Tim Keeler is music director of the San Francisco-based, GRAMMY® award-winning vocal ensemble Chanticleer. Performing nearly 100 concerts every year all over the world, Chanticleer has been a staple of the American choral sound for over 40 years.
Prior to moving to San Francisco, Tim forged a career as an active conductor, singer, and educator. He has performed with New York Polyphony, The Clarion Choir, the Choir of Trinity Wall Street, and sang with Chanticleer for their 2017-2018 season. He has also performed frequently as a soloist, appearing regularly in the Bach Vespers series at Holy Trinity Lutheran Church in New York City, as well as with TENET, New York's preeminent early music ensemble. An avid proponent of new and challenging repertoire, Tim remains a core member of Ekmeles, a vocal ensemble based in New York City and dedicated to contemporary, avant-garde, and infrequently-performed vocal repertoire.
While transitioning to his role as music director of Chanticleer, Tim is in the midst of completing his DMA in Choral Conducting at the University of Maryland where he studies with Dr. Edward Maclary. As an educator, Tim has directed the Men’s Chorus at the University of Maryland, served as director of choirs at the Special Music School High School in Manhattan, and worked closely with the Young People's Chorus of New York City as a vocal coach and satellite school conductor. He was also the choral conductor for Juilliard's new Summer Performing Arts program - a two-week intensive summer course in Geneva, Switzerland.

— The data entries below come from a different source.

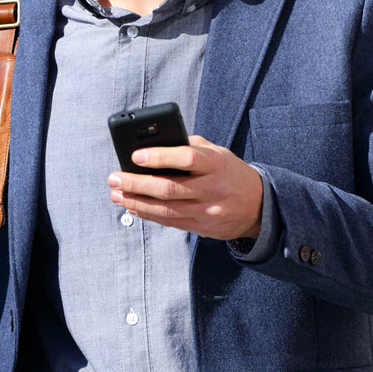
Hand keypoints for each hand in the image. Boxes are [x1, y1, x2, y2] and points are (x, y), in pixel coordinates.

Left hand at [108, 135, 261, 240]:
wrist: (258, 205)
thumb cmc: (229, 171)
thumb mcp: (217, 152)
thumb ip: (189, 146)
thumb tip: (154, 145)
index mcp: (216, 163)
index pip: (186, 158)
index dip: (159, 157)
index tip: (134, 156)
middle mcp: (212, 188)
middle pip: (169, 188)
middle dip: (136, 184)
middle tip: (114, 178)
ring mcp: (207, 211)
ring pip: (165, 210)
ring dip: (136, 202)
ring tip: (116, 195)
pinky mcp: (202, 227)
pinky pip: (170, 222)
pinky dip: (148, 214)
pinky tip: (133, 207)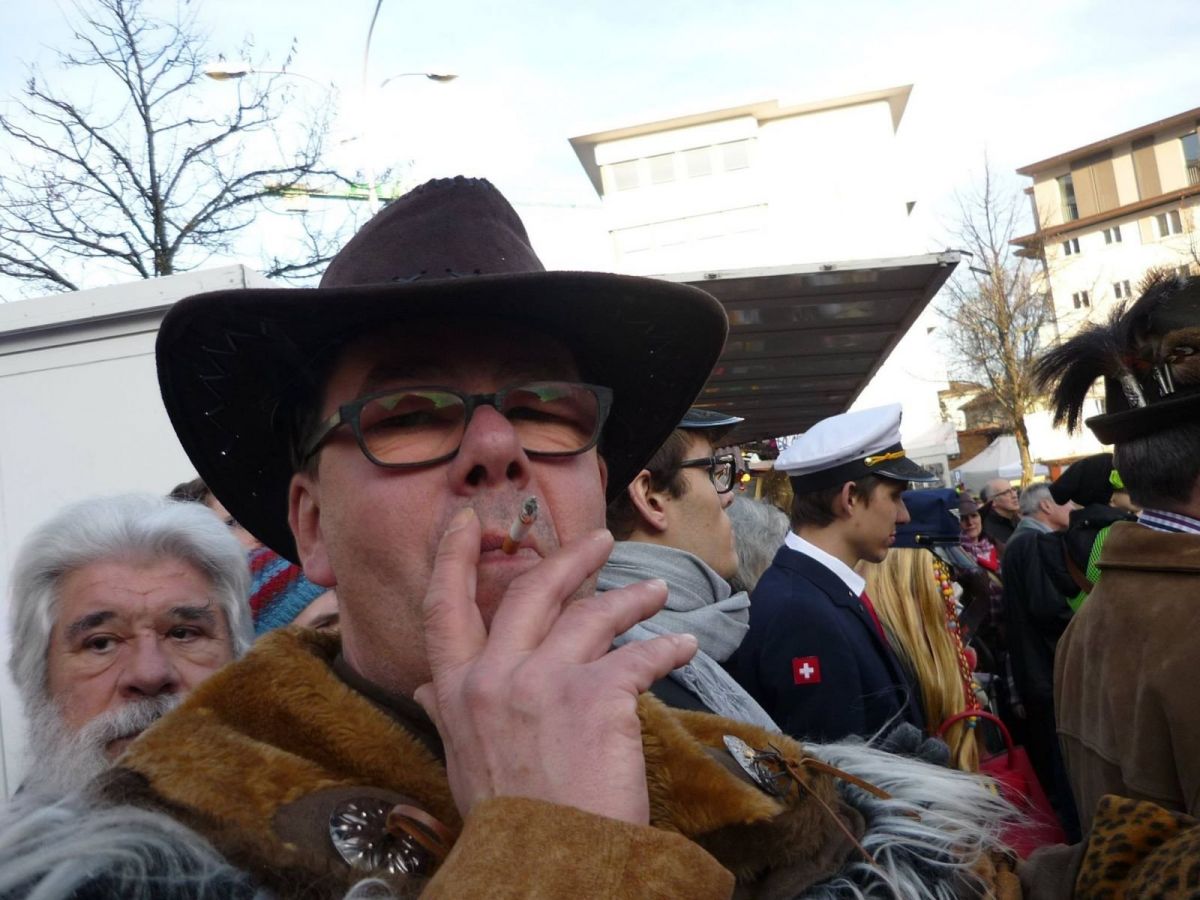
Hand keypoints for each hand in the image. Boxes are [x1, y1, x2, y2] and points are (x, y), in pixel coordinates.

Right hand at [413, 507, 696, 824]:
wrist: (550, 869)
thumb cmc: (510, 819)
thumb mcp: (463, 763)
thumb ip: (448, 713)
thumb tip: (424, 684)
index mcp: (456, 690)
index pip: (443, 607)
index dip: (451, 556)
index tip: (467, 521)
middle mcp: (494, 676)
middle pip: (531, 592)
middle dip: (569, 559)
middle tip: (600, 541)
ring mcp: (545, 682)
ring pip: (592, 615)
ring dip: (630, 598)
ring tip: (656, 593)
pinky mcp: (596, 697)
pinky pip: (638, 655)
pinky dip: (666, 647)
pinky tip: (683, 646)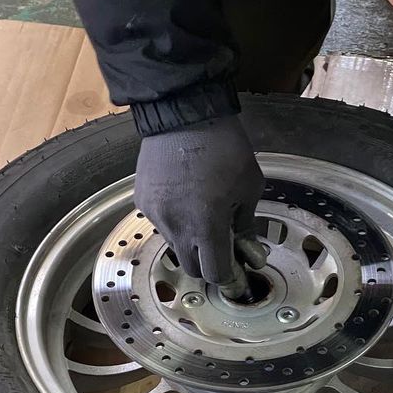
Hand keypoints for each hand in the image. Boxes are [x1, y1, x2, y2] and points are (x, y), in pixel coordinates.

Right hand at [134, 116, 267, 298]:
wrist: (185, 115)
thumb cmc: (223, 147)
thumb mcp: (249, 187)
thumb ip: (247, 225)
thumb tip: (249, 250)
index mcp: (207, 225)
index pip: (215, 273)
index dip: (228, 277)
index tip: (235, 272)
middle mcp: (177, 226)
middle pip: (191, 268)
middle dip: (207, 264)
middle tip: (221, 248)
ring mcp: (156, 215)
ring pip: (174, 246)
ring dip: (190, 241)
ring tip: (202, 214)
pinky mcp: (143, 202)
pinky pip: (160, 223)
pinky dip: (174, 220)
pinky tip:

Tim holds a BA in Music from Princeton University with certificates in Vocal Performance and Computer Science, an MPhil in Music and Science from Cambridge University, and an MM in Choral Conducting from the University of Michigan. While studying with Dr. Jerry Blackstone at the University of Michigan, Tim served as assistant conductor of the Grammy award-winning UMS Choral Union, preparing the choir for performances with Leonard Slatkin and the Detroit Symphony Orchestra. His dissertation at Cambridge explored statistical methods used in natural language processing and unsupervised machine learning as applied to musical phrase detection and segmentation.